Text →
Chinese professor at EU university studied monkey brains to help Beijing fight mountain wars

22nd November, 2021.      //   General Interest, Market Intelligence  // 

Chinese Academy of Sciences Institute of Neuroscience via CNS shows five cloned macaques at a research institution in Shanghai

A professor at a Danish university collaborated with a Chinese army laboratory on genetic research designed to help soldiers operate at high altitudes, amid rising concerns about Beijing exploiting links with Western academia for military purposes.

Guojie Zhang of the University of Copenhagen co-authored a paper with a Peoples’ Liberation Army major general on an experiment that exposed monkeys to extreme altitudes in a bid to understand the impact of such conditions on their brains, Reuters reported.

The object of the research, which the paper says was funded by the Chinese government and military, was to develop drugs to prevent brain damage in soldiers operating on China’s high-plateau frontiers.

China’s military launched a program to research genetic causes of altitude sickness in 2012. The urgency of such research has grown as it reinforces its military in Tibet following a series of skirmishes on its contested Himalayan border with India.

Chinese and Indian soldiers have come to blows several times, including in fist fights, since a long-standing border demarcation dispute reignited in May last year.

Oxygen levels on the Tibetan plateau, at an elevation of around 4,500 meters, can be 35 percent lower than at sea-level.

Professor Zhang, a Chinese citizen, is also employed by BGI group, Shenzhen-based genomics firm that funds multiple researchers at the University of Copenhagen and has its European headquarters on the university campus.

He published the paper with Major General Yuqi Gao, the head of the PLA’s altitude research laboratory, in January 2020. The paper also listed two of BGI’s founders as co-authors.

The revelations come after a report urged ministers to protect UK universities from the unintended “risks” of growing dependence on China for research cooperation.

Things to do →
a) Which years written as four-digit numbers appear in the article about the monkey-brain research?
b) Can you reproduce the article about the monkey-brain research from the words "Oxygen levels on" up to and including the words "for research cooperation."?

Extracted records →
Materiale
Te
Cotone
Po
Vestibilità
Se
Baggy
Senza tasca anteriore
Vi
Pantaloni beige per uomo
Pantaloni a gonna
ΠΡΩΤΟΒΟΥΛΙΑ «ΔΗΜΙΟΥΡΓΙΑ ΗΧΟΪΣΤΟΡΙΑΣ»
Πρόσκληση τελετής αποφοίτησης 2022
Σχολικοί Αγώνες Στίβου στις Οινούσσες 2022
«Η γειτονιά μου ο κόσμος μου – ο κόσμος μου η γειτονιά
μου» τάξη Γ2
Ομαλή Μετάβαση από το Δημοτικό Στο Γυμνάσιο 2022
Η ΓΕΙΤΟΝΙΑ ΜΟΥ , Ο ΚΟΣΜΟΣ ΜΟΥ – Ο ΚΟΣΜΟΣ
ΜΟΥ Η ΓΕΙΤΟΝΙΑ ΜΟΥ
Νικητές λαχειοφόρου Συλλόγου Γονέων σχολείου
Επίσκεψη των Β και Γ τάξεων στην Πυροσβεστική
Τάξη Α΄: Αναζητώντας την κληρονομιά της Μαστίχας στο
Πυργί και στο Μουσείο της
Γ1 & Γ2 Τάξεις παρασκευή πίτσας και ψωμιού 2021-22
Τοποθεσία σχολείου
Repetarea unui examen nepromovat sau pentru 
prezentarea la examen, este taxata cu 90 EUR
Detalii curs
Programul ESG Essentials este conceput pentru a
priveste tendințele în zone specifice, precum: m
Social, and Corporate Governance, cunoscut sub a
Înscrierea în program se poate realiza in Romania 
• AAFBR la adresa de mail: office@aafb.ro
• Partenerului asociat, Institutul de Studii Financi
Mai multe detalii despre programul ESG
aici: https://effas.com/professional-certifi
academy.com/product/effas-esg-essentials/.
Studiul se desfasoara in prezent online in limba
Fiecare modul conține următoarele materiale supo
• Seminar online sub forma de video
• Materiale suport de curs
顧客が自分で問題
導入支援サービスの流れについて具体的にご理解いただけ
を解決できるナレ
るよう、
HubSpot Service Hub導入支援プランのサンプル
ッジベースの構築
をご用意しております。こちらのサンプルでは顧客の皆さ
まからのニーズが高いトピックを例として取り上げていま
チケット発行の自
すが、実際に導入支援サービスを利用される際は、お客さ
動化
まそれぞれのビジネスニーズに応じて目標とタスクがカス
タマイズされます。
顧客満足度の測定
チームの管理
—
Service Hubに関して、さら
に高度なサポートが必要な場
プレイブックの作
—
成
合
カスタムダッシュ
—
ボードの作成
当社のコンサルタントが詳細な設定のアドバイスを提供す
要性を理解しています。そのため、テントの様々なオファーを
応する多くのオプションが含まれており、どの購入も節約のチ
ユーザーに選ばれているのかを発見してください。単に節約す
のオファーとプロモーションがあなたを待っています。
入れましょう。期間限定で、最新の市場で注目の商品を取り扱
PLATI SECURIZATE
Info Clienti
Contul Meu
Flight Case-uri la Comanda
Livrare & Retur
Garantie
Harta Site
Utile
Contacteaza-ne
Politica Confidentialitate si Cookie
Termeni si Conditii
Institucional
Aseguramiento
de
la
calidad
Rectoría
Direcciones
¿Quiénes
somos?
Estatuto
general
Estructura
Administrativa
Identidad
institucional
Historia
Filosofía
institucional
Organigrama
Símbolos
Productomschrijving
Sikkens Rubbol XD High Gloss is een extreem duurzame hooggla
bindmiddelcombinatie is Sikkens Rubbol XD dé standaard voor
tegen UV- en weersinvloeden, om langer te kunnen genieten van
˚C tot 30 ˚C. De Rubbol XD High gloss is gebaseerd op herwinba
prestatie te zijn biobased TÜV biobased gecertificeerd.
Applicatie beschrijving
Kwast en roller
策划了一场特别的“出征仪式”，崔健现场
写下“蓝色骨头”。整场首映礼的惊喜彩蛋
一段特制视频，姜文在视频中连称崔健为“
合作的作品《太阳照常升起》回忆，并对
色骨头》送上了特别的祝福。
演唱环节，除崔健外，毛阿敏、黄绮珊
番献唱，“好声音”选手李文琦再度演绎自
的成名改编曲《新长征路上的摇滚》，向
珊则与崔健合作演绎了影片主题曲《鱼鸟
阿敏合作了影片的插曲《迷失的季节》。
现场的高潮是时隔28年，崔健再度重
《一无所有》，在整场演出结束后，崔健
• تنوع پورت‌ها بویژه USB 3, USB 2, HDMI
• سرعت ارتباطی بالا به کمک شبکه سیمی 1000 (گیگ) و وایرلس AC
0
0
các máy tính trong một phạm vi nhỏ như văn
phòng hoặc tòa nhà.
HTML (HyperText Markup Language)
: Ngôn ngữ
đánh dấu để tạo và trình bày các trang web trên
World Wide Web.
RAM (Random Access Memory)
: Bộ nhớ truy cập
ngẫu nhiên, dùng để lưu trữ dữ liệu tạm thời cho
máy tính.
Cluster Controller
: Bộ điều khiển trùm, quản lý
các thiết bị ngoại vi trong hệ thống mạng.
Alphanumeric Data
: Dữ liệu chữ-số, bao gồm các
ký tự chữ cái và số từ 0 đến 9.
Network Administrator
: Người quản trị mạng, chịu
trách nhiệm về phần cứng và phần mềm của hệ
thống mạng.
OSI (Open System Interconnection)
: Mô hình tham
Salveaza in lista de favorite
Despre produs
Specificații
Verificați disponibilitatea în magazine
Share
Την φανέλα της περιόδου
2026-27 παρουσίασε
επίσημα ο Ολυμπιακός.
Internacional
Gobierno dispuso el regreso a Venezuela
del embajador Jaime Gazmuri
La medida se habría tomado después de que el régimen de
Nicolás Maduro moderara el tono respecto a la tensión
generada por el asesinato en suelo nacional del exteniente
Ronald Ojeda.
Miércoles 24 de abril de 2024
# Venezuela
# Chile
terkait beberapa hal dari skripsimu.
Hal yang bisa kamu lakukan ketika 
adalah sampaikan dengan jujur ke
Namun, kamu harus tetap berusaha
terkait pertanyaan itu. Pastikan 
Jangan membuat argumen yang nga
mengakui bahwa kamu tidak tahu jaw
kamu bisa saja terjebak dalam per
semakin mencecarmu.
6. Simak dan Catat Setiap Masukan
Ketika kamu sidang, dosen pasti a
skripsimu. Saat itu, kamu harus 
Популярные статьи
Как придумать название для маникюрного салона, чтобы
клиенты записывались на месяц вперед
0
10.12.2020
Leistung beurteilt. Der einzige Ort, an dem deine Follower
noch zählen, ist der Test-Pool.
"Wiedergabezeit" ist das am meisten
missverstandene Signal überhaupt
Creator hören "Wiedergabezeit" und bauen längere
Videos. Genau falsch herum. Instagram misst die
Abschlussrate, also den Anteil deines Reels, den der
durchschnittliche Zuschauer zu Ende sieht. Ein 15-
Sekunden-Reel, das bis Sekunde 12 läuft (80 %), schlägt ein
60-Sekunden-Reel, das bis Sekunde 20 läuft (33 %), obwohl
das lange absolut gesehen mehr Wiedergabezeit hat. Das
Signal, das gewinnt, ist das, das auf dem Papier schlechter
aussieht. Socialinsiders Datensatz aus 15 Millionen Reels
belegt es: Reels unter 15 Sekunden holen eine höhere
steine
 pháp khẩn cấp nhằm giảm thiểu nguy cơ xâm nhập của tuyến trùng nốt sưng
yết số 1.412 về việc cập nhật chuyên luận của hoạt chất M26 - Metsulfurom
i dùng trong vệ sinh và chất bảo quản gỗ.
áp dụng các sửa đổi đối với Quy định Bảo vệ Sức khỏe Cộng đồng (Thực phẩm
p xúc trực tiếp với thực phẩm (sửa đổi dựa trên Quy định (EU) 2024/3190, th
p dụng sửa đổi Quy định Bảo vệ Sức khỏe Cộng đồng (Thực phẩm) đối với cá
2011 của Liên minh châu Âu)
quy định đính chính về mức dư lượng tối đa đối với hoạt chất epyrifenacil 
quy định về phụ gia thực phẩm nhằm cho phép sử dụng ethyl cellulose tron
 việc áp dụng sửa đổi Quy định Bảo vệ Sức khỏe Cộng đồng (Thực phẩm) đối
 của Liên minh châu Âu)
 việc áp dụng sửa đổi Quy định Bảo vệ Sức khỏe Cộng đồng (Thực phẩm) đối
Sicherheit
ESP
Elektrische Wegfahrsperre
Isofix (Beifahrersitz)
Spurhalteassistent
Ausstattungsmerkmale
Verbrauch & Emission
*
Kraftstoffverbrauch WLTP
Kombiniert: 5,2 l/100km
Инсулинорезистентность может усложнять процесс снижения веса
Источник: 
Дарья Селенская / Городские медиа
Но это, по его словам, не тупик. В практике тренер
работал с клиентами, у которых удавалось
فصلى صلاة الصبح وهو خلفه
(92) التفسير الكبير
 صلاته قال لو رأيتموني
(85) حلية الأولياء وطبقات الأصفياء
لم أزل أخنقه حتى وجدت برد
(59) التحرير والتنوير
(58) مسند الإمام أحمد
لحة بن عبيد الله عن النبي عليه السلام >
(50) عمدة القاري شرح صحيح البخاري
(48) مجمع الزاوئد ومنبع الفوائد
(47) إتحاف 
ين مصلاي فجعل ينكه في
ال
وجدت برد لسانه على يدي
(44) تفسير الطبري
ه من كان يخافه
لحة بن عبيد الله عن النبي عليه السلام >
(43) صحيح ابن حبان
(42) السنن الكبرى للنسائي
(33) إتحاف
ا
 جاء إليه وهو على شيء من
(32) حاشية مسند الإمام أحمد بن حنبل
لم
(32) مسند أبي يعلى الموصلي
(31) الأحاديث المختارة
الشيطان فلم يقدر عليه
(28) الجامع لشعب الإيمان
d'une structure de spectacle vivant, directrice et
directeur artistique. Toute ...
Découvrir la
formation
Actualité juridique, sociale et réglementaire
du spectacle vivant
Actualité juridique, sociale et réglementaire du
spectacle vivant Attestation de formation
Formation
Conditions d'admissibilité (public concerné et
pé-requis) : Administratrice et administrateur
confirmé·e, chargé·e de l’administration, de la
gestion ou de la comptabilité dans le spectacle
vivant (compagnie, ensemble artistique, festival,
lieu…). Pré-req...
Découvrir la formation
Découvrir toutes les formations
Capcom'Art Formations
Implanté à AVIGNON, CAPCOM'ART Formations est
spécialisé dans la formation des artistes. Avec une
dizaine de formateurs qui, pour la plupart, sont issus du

Answers for each item →
a) 2021, 2012, 2020

b)
Oxygen levels on the Tibetan plateau, at an elevation of around 4,500 meters, can be 35 percent lower than at sea-level.

Professor Zhang, a Chinese citizen, is also employed by BGI group, Shenzhen-based genomics firm that funds multiple researchers at the University of Copenhagen and has its European headquarters on the university campus.

He published the paper with Major General Yuqi Gao, the head of the PLA’s altitude research laboratory, in January 2020. The paper also listed two of BGI’s founders as co-authors.

The revelations come after a report urged ministers to protect UK universities from the unintended “risks” of growing dependence on China for research cooperation.